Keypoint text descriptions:
+++++

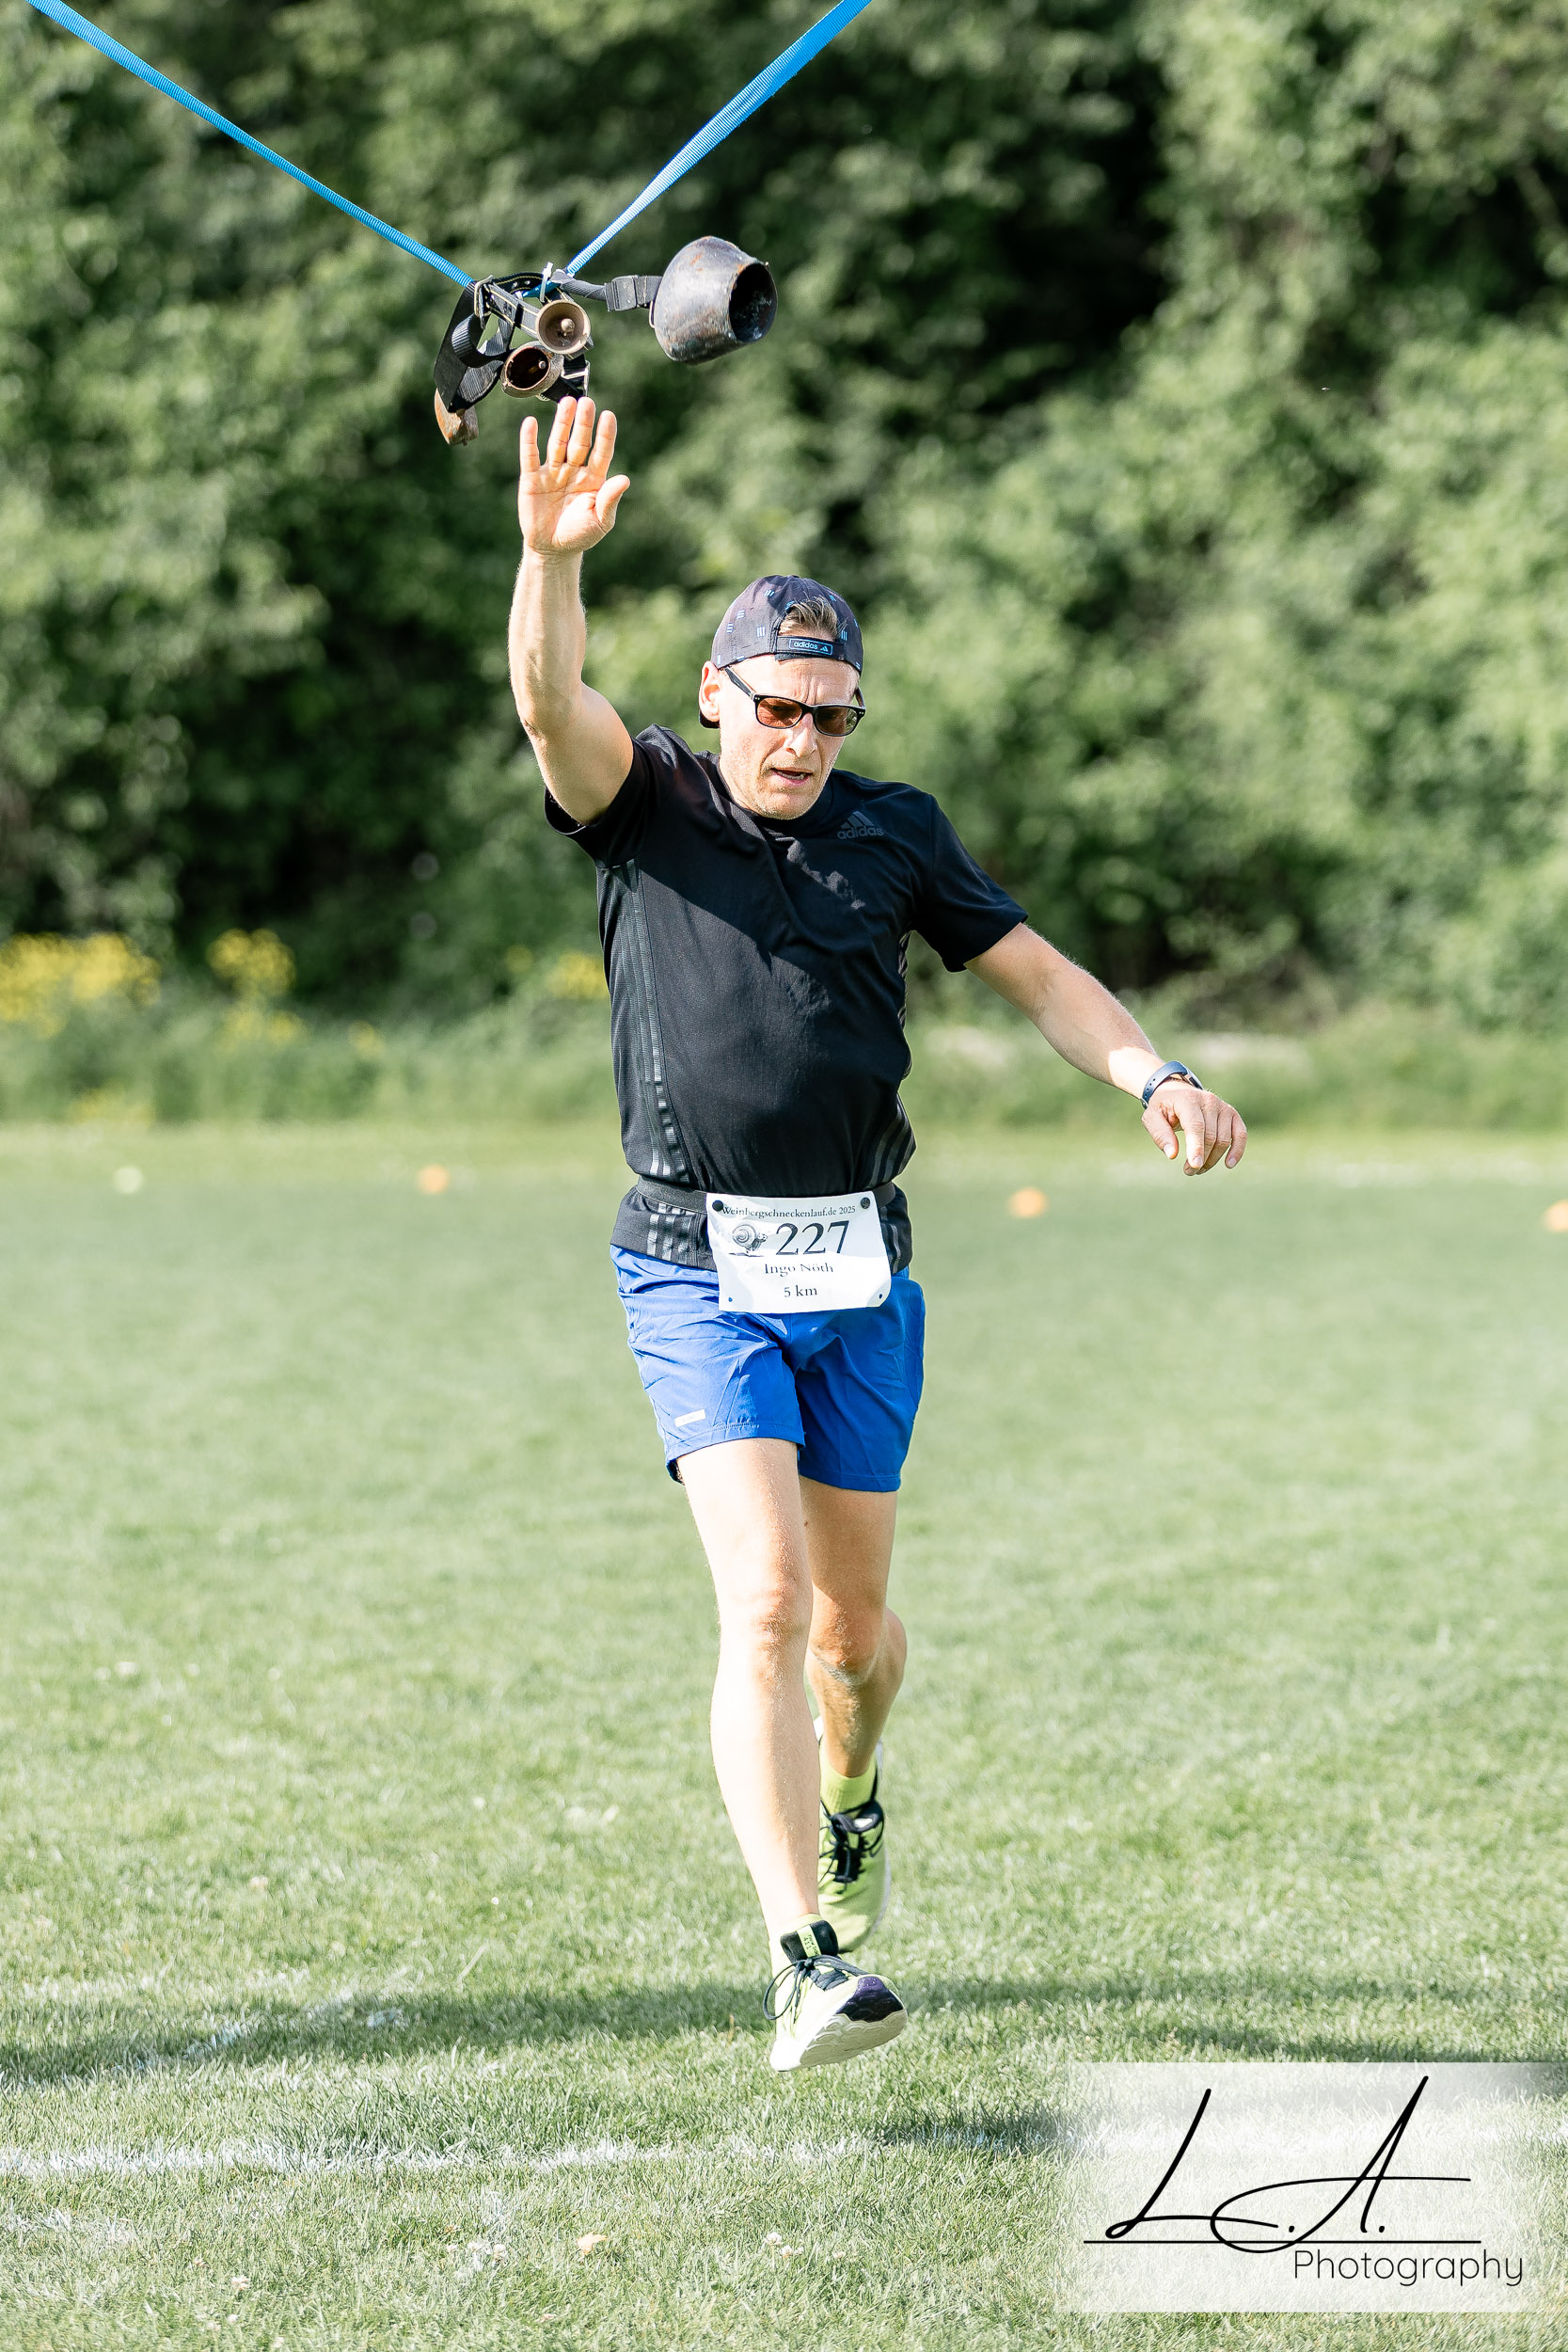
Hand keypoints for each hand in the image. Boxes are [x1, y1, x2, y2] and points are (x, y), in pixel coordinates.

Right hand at [518, 397, 629, 554]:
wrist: (553, 550)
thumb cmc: (580, 535)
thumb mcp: (600, 521)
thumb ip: (610, 500)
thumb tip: (624, 479)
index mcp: (593, 479)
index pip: (601, 453)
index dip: (605, 435)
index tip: (608, 416)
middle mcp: (574, 471)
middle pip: (579, 442)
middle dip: (583, 423)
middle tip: (587, 402)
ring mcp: (553, 473)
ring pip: (557, 443)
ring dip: (562, 424)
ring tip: (566, 403)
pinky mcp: (532, 479)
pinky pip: (530, 456)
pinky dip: (529, 440)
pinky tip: (530, 422)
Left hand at [1143, 1081, 1246, 1173]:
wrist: (1177, 1092)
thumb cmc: (1163, 1108)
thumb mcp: (1152, 1118)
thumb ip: (1160, 1135)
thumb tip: (1172, 1155)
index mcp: (1188, 1100)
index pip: (1195, 1126)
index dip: (1196, 1147)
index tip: (1194, 1166)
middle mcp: (1209, 1101)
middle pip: (1210, 1136)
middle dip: (1201, 1158)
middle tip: (1188, 1172)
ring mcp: (1222, 1106)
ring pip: (1224, 1139)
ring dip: (1212, 1159)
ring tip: (1198, 1169)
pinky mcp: (1231, 1114)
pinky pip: (1240, 1134)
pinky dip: (1237, 1150)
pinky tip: (1229, 1164)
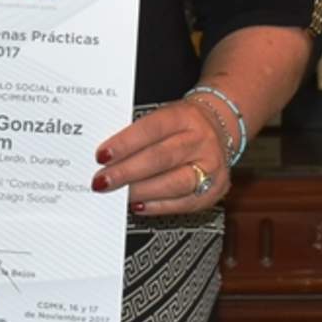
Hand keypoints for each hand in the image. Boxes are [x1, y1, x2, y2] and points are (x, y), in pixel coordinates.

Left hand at [91, 99, 227, 215]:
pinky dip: (157, 206)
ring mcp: (212, 167)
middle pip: (161, 158)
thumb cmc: (182, 123)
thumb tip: (107, 155)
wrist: (220, 127)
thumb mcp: (163, 114)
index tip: (101, 155)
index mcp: (185, 117)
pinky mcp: (215, 190)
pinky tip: (138, 205)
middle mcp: (201, 141)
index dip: (124, 143)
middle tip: (103, 180)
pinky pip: (184, 204)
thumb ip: (138, 132)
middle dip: (127, 172)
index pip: (151, 129)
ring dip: (141, 191)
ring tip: (119, 194)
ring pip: (174, 183)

+++++

What to work on: Write out the entries above in full and exactly; no pictures.

Output of the task:
Hand keypoints for each hand in the image. Boxes are [x1, y1, x2, y2] and points are (x, y), in pixel coordinates.

Right hand at [518, 397, 629, 554]:
wrist: (553, 550)
thumb cmc: (580, 535)
thumb mcp: (600, 521)
thumb ip: (610, 500)
thumb tip: (624, 479)
index mcp: (593, 479)
index pip: (601, 453)
index dip: (605, 435)
index tip: (608, 416)
middle mcp: (574, 471)
middle pip: (579, 442)
middle dip: (583, 423)
middle tip: (587, 402)
ring mcp: (553, 473)
ring pip: (557, 443)
ring dip: (562, 424)
ring tip: (566, 403)
pinky mcp: (532, 479)
pinky pip: (530, 456)
pinky dip: (529, 440)
pinky tip: (530, 422)
Left hand at [1143, 1081, 1246, 1173]:
wrist: (1177, 1092)
thumb cmc: (1163, 1108)
thumb mcp: (1152, 1118)
thumb ip: (1160, 1135)
thumb tip: (1172, 1155)
index mcp: (1188, 1100)
index pip: (1195, 1126)
index dip: (1196, 1147)
index tip: (1194, 1166)
middle mcp: (1209, 1101)
middle pip: (1210, 1136)
middle dip: (1201, 1158)
middle tip: (1188, 1172)
ring mcp: (1222, 1106)
ring pip: (1224, 1139)
ring dip: (1212, 1159)
ring tip: (1198, 1169)
pinky mcp: (1231, 1114)
pinky pip: (1240, 1134)
pinky dip: (1237, 1150)
pinky tip: (1229, 1164)
Hand keypoints for each hand in the image. Boxes are [x1, y1, x2, y2] and points are (x, y), in pixel coordinates.

Left hand at [91, 99, 227, 215]:
pinky dip: (157, 206)
ring mcp: (212, 167)
middle pip: (161, 158)
thumb cmc: (182, 123)
thumb tip: (107, 155)
wrist: (220, 127)
thumb mcp: (163, 114)
index tip: (101, 155)
index mcp: (185, 117)
pinky mcp: (215, 190)
pinky tip: (138, 205)
middle mcp: (201, 141)
index dip: (124, 143)
middle tip: (103, 180)
pinky pip: (184, 204)
thumb ip: (138, 132)
middle dip: (127, 172)
index pip: (151, 129)
ring dip: (141, 191)
ring tip: (119, 194)
ring pip: (174, 183)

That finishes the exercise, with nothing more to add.